In a 2008 research paper, education librarians at Queen’s University in Canada coined something called the “I’m Feeling Lucky Syndrome,” meaning the belief “that a single query can be answered by a single website.” The button “epitomizes the notion that web searching is easy,” whereas deep thought and skill are required for more sophisticated search. This framework implies that “I’m Feeling Lucky” discourages the messy, productive chaos of self-directed search in favor of a convenient, Google-centric singularity. Now that “logging on” is irrelevant, and the internet is not an alternative zone but an everyday aspect of the world we know, directing our own experience becomes a more sprawling challenge.
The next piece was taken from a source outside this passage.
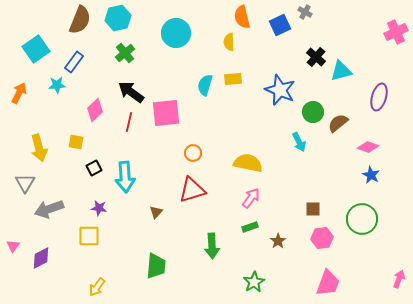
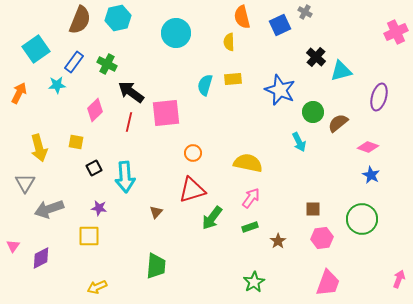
green cross at (125, 53): moved 18 px left, 11 px down; rotated 24 degrees counterclockwise
green arrow at (212, 246): moved 28 px up; rotated 40 degrees clockwise
yellow arrow at (97, 287): rotated 30 degrees clockwise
The button has an obfuscating function that places it within a long list of techniques for evoking autonomy within control: all manner of “placebo buttons”; the layout of a theme park or department store; complicated privacy settings where users are overwhelmingly likely to choose the default. It reifies autonomy itself, turning it into an external commodity. This strategy, part of the blueprint for digital capitalism, is today writ large in massively popular games and gaming platforms — from Pokémon GO to Roblox — which allow a user the freedom to roam within a world of the game’s making, while siphoning off their labor.

Trading on the sense of wonder these alternative realms promise, evangelists of fully virtual economies have copied the Ur-gamifying “I’m Feeling Lucky” model to justify new singularities. The “metaverse” itself is an illusion of choice in a controlled environment — “I’m Feeling Lucky” in extra dimensions. Like the button, these recent initiatives moralize losing control on the internet as positive, entertaining, and potentially liberating; they suggest that, unlike the disappointment of “web 2.0,” future online settlement will be freer, returning to the frontierist and DIY ethos of the internet’s genesis. But the house always wins.